Employee Well-being Takes Center Stage

a lady stressed at work

Employee Well-being Takes Center Stage

Shifting Reputation Drivers: Employee Well-being Takes Center Stage

In 2025, tangible factors like product quality, value, and employee experiences have emerged as the primary drivers of corporate reputation. Brands that rest on their historical reputations and fail to prioritize ongoing quality and value risk reputation decline.
Our 20 years of research experience on reputation and trust have helped us develop a proprietary approach—The Four Pillars of Reputation Advantage (Brand, People, Societal Impact, and Financials)—to understand these evolving dynamics.

four pillars of reputation - brand, people, society and financials

Reputation is crucial to success, taking years to build and moments to lose. Consumers expect organizations to consistently fulfil promises and proactively resolve issues when things go wrong. You build your reputation on this trust; your operating license depends on it.

The falling impact of trust in leadership:

According to the Edelman Trust Barometer 2025, employee trust in their employers in the U.S. has declined to 74%, by 5 percentage points, compared to 2024. Additionally, the number of consumers and stakeholders who believe business leaders are misleading them has risen to 68%, by 12 percentage points, since 2021. This shift highlights a growing skepticism toward business leadership.

Treating employees has a key impact on reputation:

In 2025, employers that care for their employees could be the difference between a healthy brand reputation and losing your consumers and employees. Our research shows that treating employees well is gaining importance among Americans, making it a core pillar of reputation management.

Reputation Leaders surveyed 922 American adults in February 2025 to understand the factors influencing an organization’s reputation. They have found that ‘treating employees well’ has spiked by 12 percentage points (more than any other factor) since the last quarter. Alongside ‘high-quality products’ and ‘providing good value,’ it ranks among the top three factors. Notably, women (58%) are more likely to measure an organization’s reputation by how it treats its employees than men (42%).

At the most foundational level, employees who are not cared for face stress, burnout, depression, and anxiety. Simply, caring for your employees is the right thing to do.

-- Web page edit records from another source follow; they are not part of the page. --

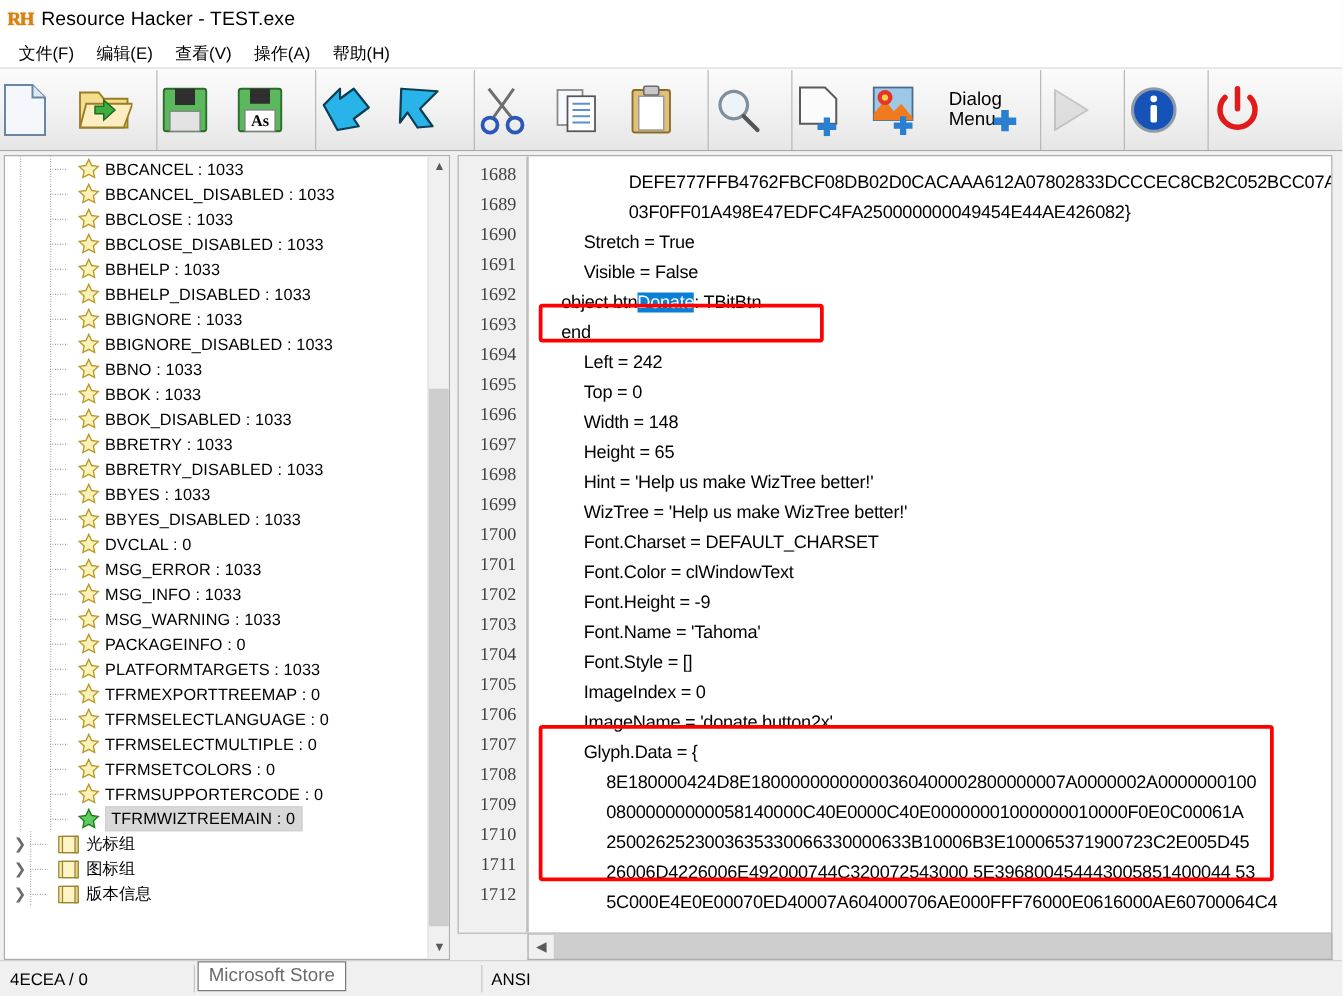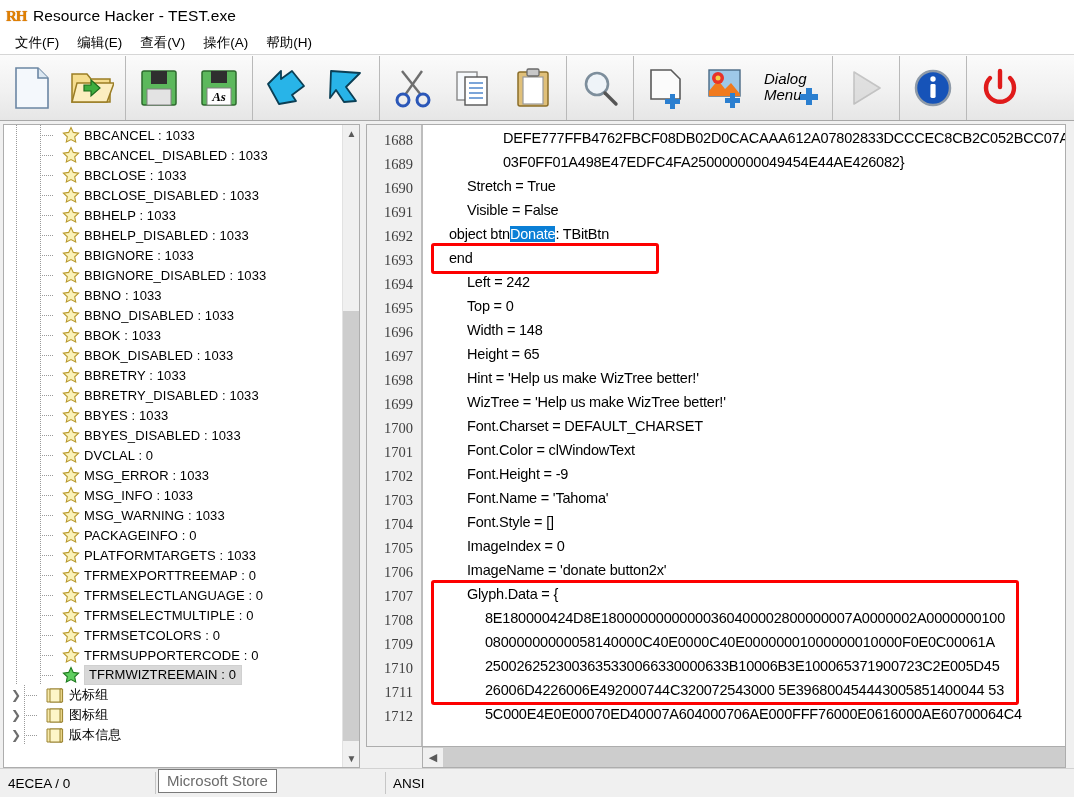--- a/index.html
+++ b/index.html
@@ -71,24 +71,23 @@
     height: 66px;
     flex: 0 0 66px;
     background: linear-gradient(to bottom, #fbfbfb 0%, #f1f1f1 55%, #e6e6e6 100%);
     border-bottom: 1px solid #a8a8a8;
     display: flex;
     align-items: center;
     padding: 0 0 0 2px;
   }
   .tb-btn {
     width: 60px; height: 64px;
-    display: flex; align-items: center; justify-content: center;
+    display: flex; align-items: center; 
     cursor: default;
     position: relative;
-    font-style: italic;
   }
   .tb-sep {
     width: 1px; height: 64px;
     background: #b9b9b9;
     margin: 0 3px;
     flex: 0 0 1px;
   }
   .tb-btn svg { display: block; }
   .tb-btn.disabled { opacity: .45; }
 
@@ -241,21 +240,21 @@
     font-family: "Liberation Serif", serif;
     font-size: 14.5px;
     color: #404040;
     user-select: none;
   }
   .gutter div { height: 24px; line-height: 24px; }
   .code-area {
     flex: 1 1 auto;
     position: relative;
     overflow: hidden;
-    padding-top: 1px;
+    padding-top: 9px;
     min-width: 0;
   }
   .code-line {
     height: 24px;
     line-height: 24px;
     font-family: "Liberation Sans", sans-serif;
     font-size: 14.5px;
     color: #000;
     white-space: pre;
     padding-left: 8px;
@@ -641,29 +640,20 @@
               <span class="tree-label">BBIGNORE_DISABLED : 1033</span>
             </div>
             <div class="tree-row">
               <div class="vline dotted"></div>
               <div class="vline"></div>
               <div class="dotline"></div>
               <div class="star"><svg width="18" height="18" viewBox="0 0 18 18">
                   <path d="M9 1.5 L11.3 6.4 L16.6 7.1 L12.7 10.8 L13.7 16 L9 13.5 L4.3 16 L5.3 10.8 L1.4 7.1 L6.7 6.4 Z" fill="#fbf2b8" stroke="#b99a2e" stroke-width="1.1"></path>
                 </svg></div>
               <span class="tree-label">BBNO : 1033</span>
-            </div>
-            <div class="tree-row">
-              <div class="vline dotted"></div>
-              <div class="vline"></div>
-              <div class="dotline"></div>
-              <div class="star"><svg width="18" height="18" viewBox="0 0 18 18">
-                  <path d="M9 1.5 L11.3 6.4 L16.6 7.1 L12.7 10.8 L13.7 16 L9 13.5 L4.3 16 L5.3 10.8 L1.4 7.1 L6.7 6.4 Z" fill="#fbf2b8" stroke="#b99a2e" stroke-width="1.1"></path>
-                </svg></div>
-              <span class="tree-label">BBNO_DISABLED : 1033</span>
             </div>
             <div class="tree-row">
               <div class="vline dotted"></div>
               <div class="vline"></div>
               <div class="dotline"></div>
               <div class="star"><svg width="18" height="18" viewBox="0 0 18 18">
                   <path d="M9 1.5 L11.3 6.4 L16.6 7.1 L12.7 10.8 L13.7 16 L9 13.5 L4.3 16 L5.3 10.8 L1.4 7.1 L6.7 6.4 Z" fill="#fbf2b8" stroke="#b99a2e" stroke-width="1.1"></path>
                 </svg></div>
               <span class="tree-label">BBOK : 1033</span>
             </div>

However, neglecting your employees may also impact your company’s performance more than ever. Research shows that mistreatment harms individual workers and negatively impacts employee engagement and overall organizational efficiency.

“Employees are among your most effective brand ambassadors” – David Lyndon

Consumers are shifting their reputational focus to scrutinizing business practices, with employee well-being becoming a key reputation driver. Organizations that invest in their workforce will not only earn consumer trust and loyalty but also build a resilient and future-ready brand.